**Work instructions**
Rewrite every line of the records below as a JSON list of strings, one string per line, with blank lines omitted and the pictures left out.

*** Block opens ***

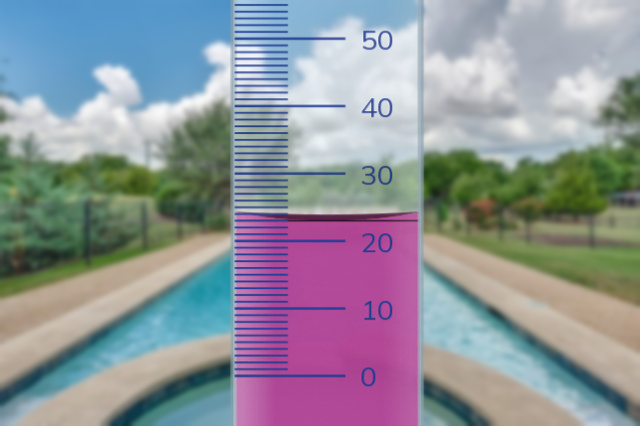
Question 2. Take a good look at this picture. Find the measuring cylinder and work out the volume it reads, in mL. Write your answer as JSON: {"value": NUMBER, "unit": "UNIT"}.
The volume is {"value": 23, "unit": "mL"}
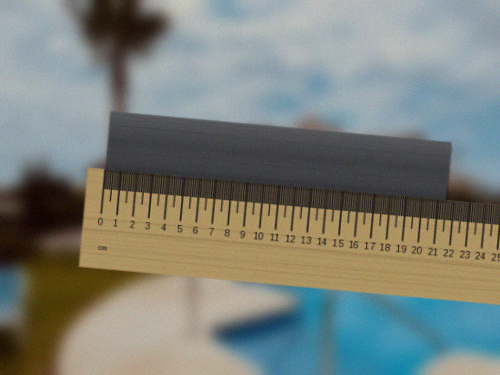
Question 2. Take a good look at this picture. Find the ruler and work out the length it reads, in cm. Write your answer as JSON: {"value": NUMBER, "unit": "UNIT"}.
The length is {"value": 21.5, "unit": "cm"}
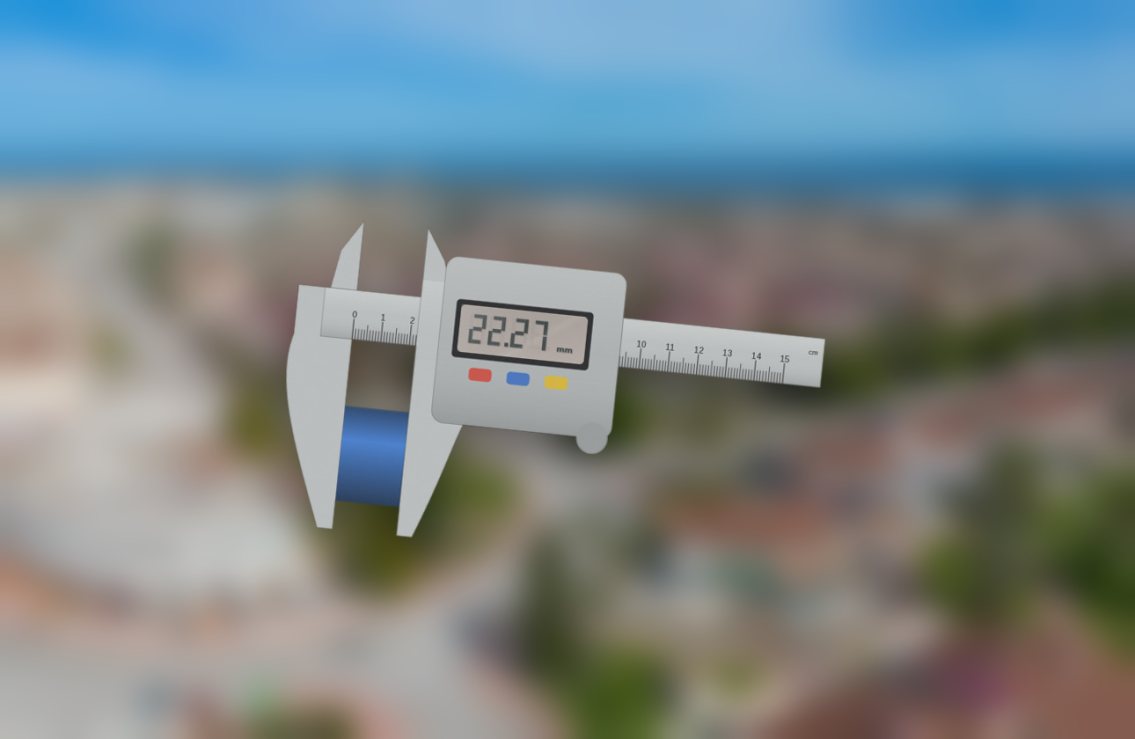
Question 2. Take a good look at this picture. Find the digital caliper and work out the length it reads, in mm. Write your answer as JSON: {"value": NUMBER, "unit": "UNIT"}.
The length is {"value": 22.27, "unit": "mm"}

*** Block closes ***

**Response below**
[
  "Question 2. Take a good look at this picture. Find the measuring cylinder and work out the volume it reads, in mL. Write your answer as JSON: {\"value\": NUMBER, \"unit\": \"UNIT\"}.",
  "The volume is {\"value\": 23, \"unit\": \"mL\"}",
  "Question 2. Take a good look at this picture. Find the ruler and work out the length it reads, in cm. Write your answer as JSON: {\"value\": NUMBER, \"unit\": \"UNIT\"}.",
  "The length is {\"value\": 21.5, \"unit\": \"cm\"}",
  "Question 2. Take a good look at this picture. Find the digital caliper and work out the length it reads, in mm. Write your answer as JSON: {\"value\": NUMBER, \"unit\": \"UNIT\"}.",
  "The length is {\"value\": 22.27, \"unit\": \"mm\"}"
]